P2: Data Analysis
Phase overview
By now your project should have collected most, if not all, of the relevant data on your topic, including raw data and derivative data created for P1. So now comes the fun part: data visualization and analysis. Up to now, when we have discussed R in class and on your homework assignments H3 and H4, you have been told what graphs to create and asked leading questions about how to interpret them. No longer. Now, it is up to you to decide which summary statistics and visualizations are most appropriate.
Task 1: Data exploration
Using R, create graphs and summary statistics that help you explore your data, particularly the variables of interest. The goal of the data exploration is to get a feel for the distribution of values for the variables, possibly split up by relevant categorical variables. Save the graphs as png files, and relevant text output in a file called dataSummary.pdf with the graphs embedded in the file.
Did you find anything unexpected? Include a brief description of the more interesting findings, along with an explanation for why they are interesting.
Task 2: Answering your hypotheses
Having finished an initial exploration, now turn your attention to the hypotheses you proposed to explore in P0. Create appropriate graphs and summary statistics that will shed light on your hypotheses.
Which of your hypotheses and questions can be answered from the data?
For those that can be answered, include graphs and written
explanations of your conclusions. Think carefully about what graphs
best convey your point, which variables to include, and which axes to
plot each variable on.
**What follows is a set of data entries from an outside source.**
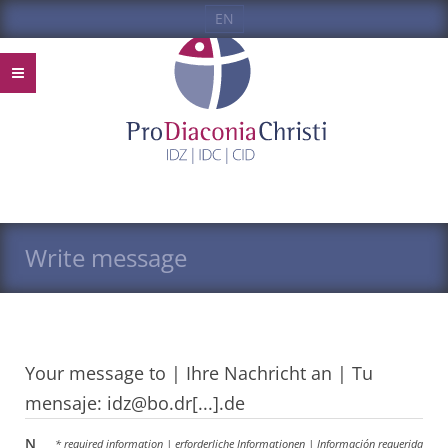
EN
Write message
Your message to | Ihre Nachricht an | Tu
mensaje: idz@bo.dr[...].de
N
* required information | erforderliche Informationen | Información requerida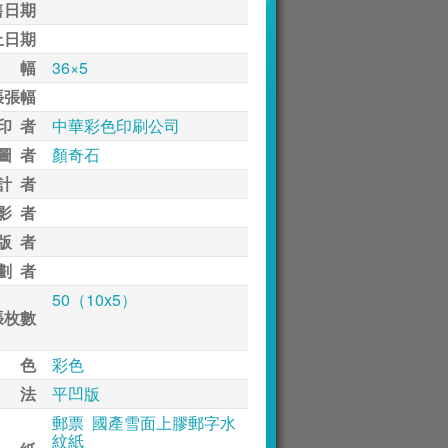
售日期
止日期
 幅
36×5
張張幅
印 者
中華彩色印刷公司
圖 者
顏奇石
計 者
影 者
版 者
劃 者
50（10x5）
張枚數
 色
彩色
 法
平凹版
郵票 國產雪面上膠郵字水
紋紙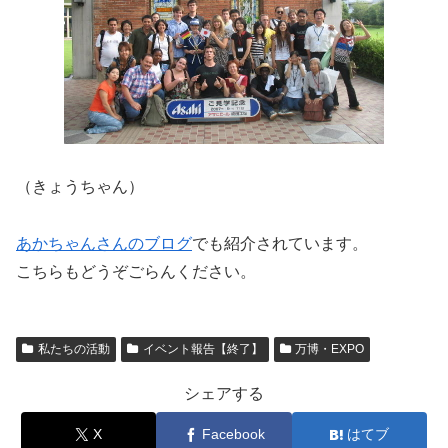
（きょうちゃん）
あかちゃんさんのブログ
でも紹介されています。
こちらもどうぞごらんください。
私たちの活動
イベント報告【終了】
万博・EXPO
シェアする
X
Facebook
はてブ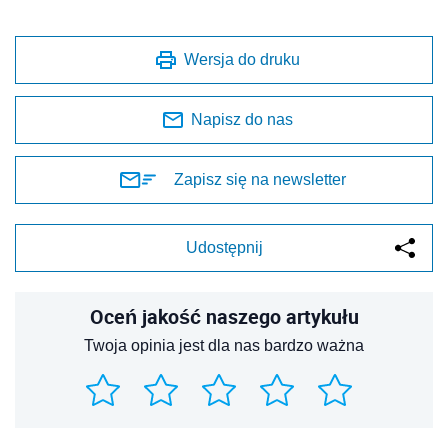
Wersja do druku
Napisz do nas
Zapisz się na newsletter
Udostępnij
Oceń jakość naszego artykułu
Twoja opinia jest dla nas bardzo ważna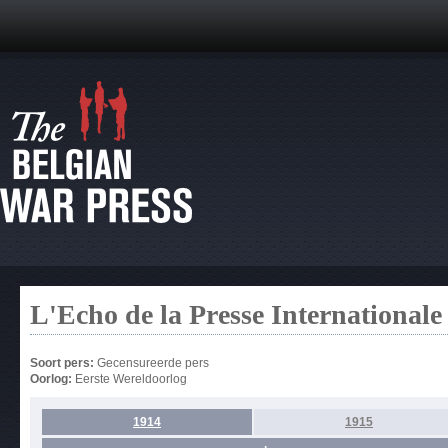
L'Echo de la Presse Internationale
Soort pers:
Gecensureerde pers
Oorlog:
Eerste Wereldoorlog
1914
1915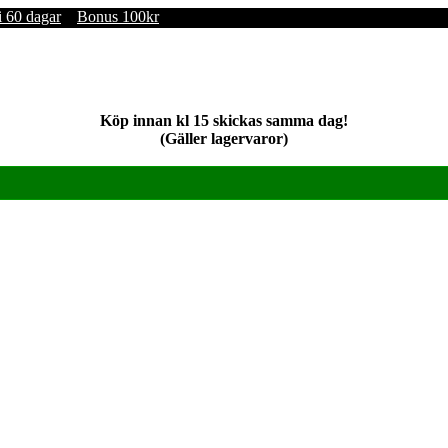
i 60 dagar
Bonus 100kr
Köp innan kl 15 skickas samma dag!
(Gäller lagervaror)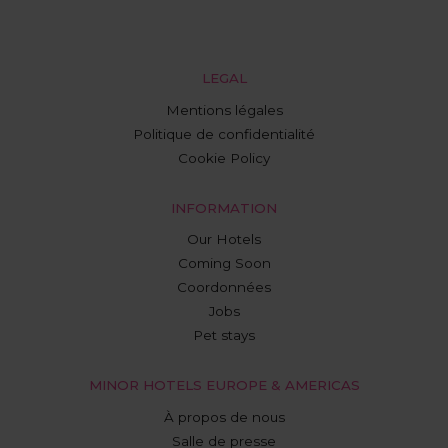
LEGAL
Mentions légales
Politique de confidentialité
Cookie Policy
INFORMATION
Our Hotels
Coming Soon
Coordonnées
Jobs
Pet stays
MINOR HOTELS EUROPE & AMERICAS
À propos de nous
Salle de presse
Do you need to construct a response variable
from the derivative data (e.g., by using tapply
to aggregate values
by categorical variable)?
For those questions that cannot be answered, explain why. Is the data inconclusive? Do you need to collect additional data? Do you need to create different derivative data files?
For each question that cannot be answered, you have two choices. First, you can provide an explanation for what would be required to answer the question and why it is too difficult, time-consuming or expensive to do now. Second, you can take the steps necessary to answer the question (e.g., collect more data, make new derivative data, etc.). The importance of the question should influence whether you should expend the additional effort.
Task 3: Writing up your results
In Task 3, you should begin to write up your results from Task 1 and 2 in a file called p2writeup.pdf
.
Use your judgement to decide which measurements and graphs from Task 1 and 2 should be included in the writeup. A good rule of thumb is to only include things for which you can write an interesting summary and observation. The goal of the write-up is to serve as a first draft of the data description and analysis sections of your project report.
The writeup file should also include the explanations for the questions that you could not answer, as explained in Task 2.
Here is a sample outline for the write-up that you may want to follow:
- Summary statistics and graphs to introduce the data set.
- Explain questions you hope to answer with the data.
- Question 1
- explain the question, also how the data helps to answer the question (or not)
- explain relevant graphs
- Question 2
- explain the question, also how the data helps to answer the question (or not)
- explain relevant graphs
- Questions that cannot be answered
- Explain question
- explain why difficult to answer
- explain what would it take to answer
What to turn in
Include the following:
- all R code used to examine your data
- dump of all summary statistics and graphs in dataSummary.pdf
- any additional code that has been written since P1, such as code to create new derivative data to answer questions
- intermediate graphs and statistics used in Task 2 but not included in
p2writeup.pdf
because the results were deemed not interesting or did not answer the question appropriately. Save these (and any text descriptions) in a file calledquestionRejects.pdf
P2Documentation.pdf
file that briefly explains what the other files are.